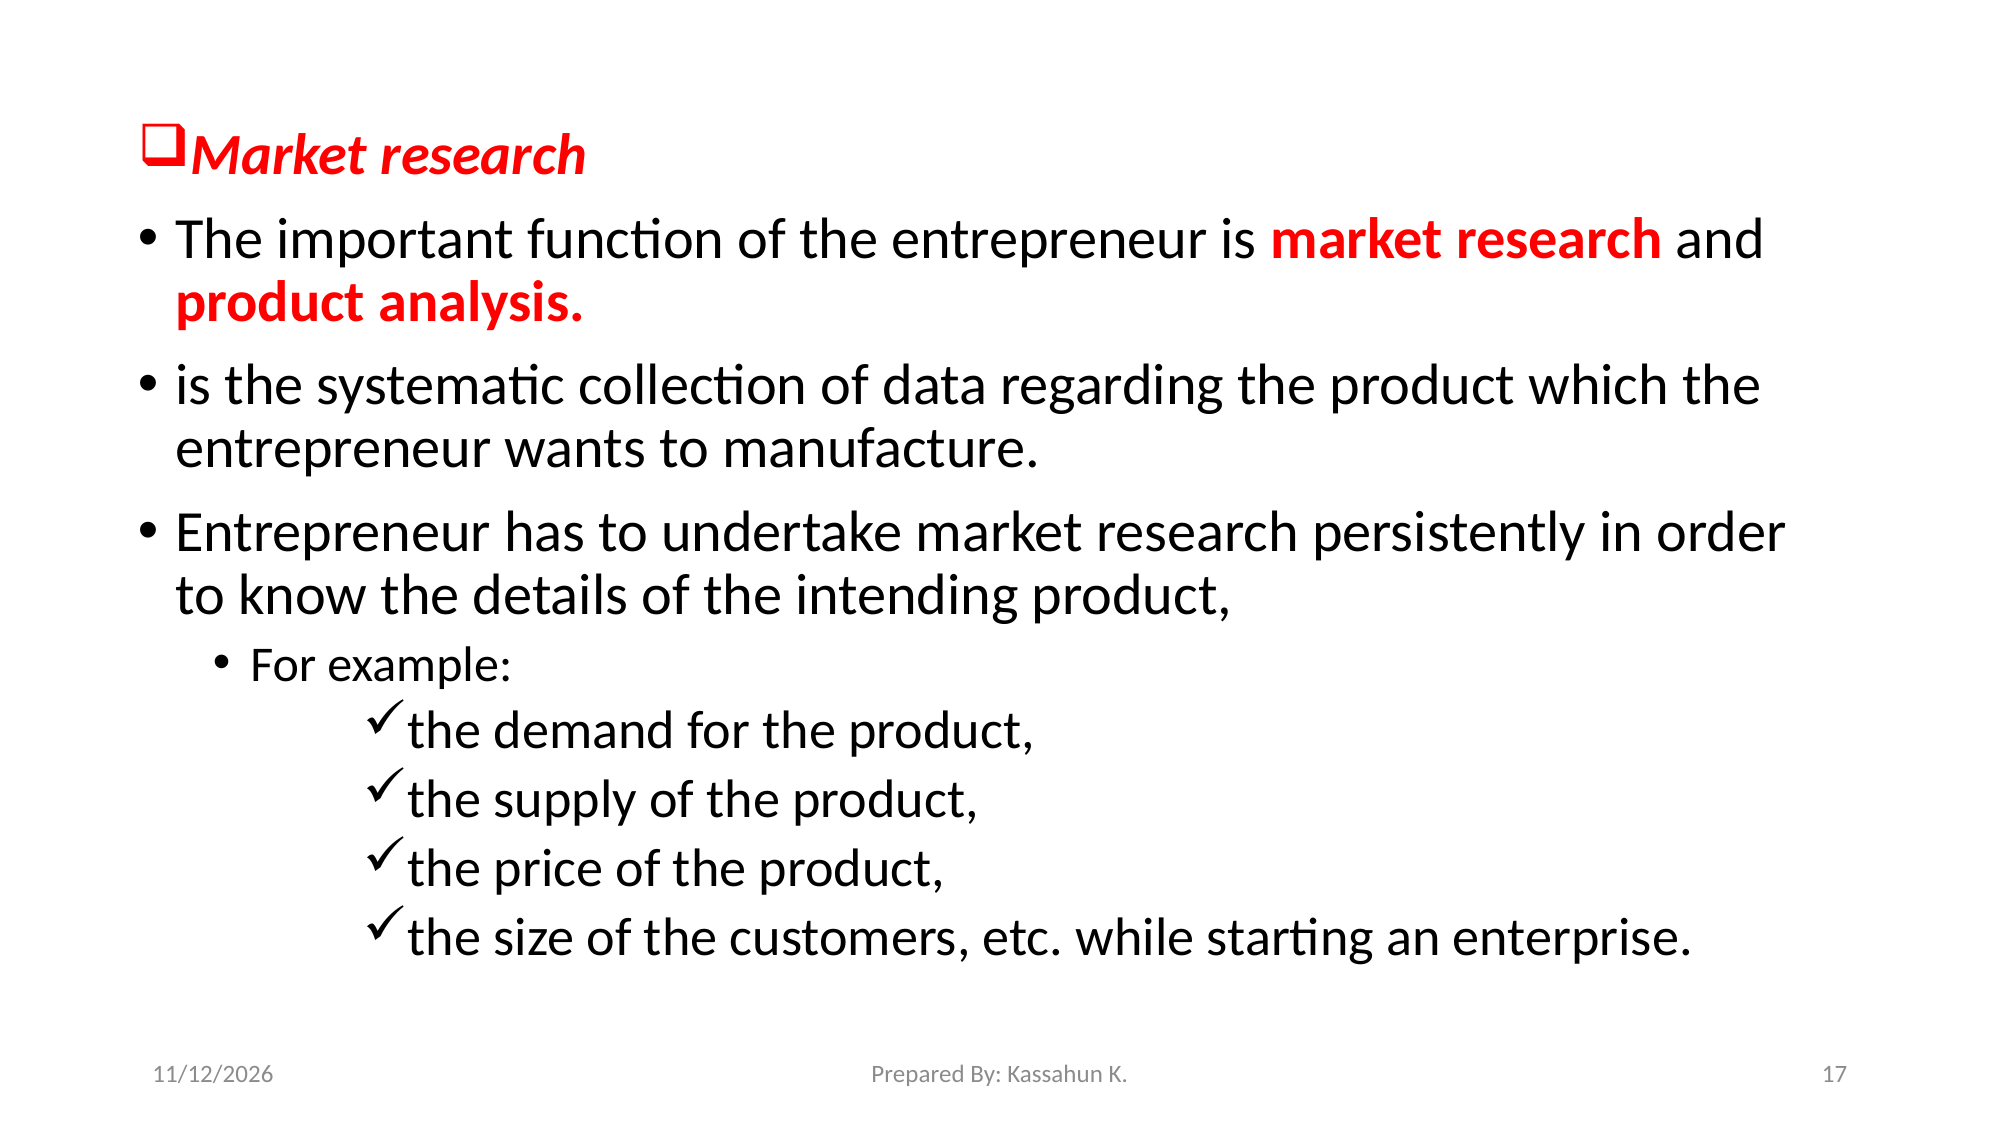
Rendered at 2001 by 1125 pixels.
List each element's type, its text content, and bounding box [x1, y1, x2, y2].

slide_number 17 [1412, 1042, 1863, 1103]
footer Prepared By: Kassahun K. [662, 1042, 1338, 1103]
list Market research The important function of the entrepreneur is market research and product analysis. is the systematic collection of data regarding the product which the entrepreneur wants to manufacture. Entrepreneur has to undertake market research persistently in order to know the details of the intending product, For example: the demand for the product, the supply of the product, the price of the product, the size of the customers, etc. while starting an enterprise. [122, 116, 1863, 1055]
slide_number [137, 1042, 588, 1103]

--

The entries are to be transcribed in full. Their pictures are not.

**Expected answer**.
Rendered at 2001 by 1125 pixels.
List each element's type, its text content, and bounding box [x1, y1, x2, y2].

slide_number 17 [1412, 1042, 1863, 1103]
footer Prepared By: Kassahun K. [662, 1042, 1338, 1103]
list Market research The important function of the entrepreneur is market research and product analysis. is the systematic collection of data regarding the product which the entrepreneur wants to manufacture. Entrepreneur has to undertake market research persistently in order to know the details of the intending product, For example: the demand for the product, the supply of the product, the price of the product, the size of the customers, etc. while starting an enterprise. [122, 116, 1863, 1055]
slide_number [137, 1042, 588, 1103]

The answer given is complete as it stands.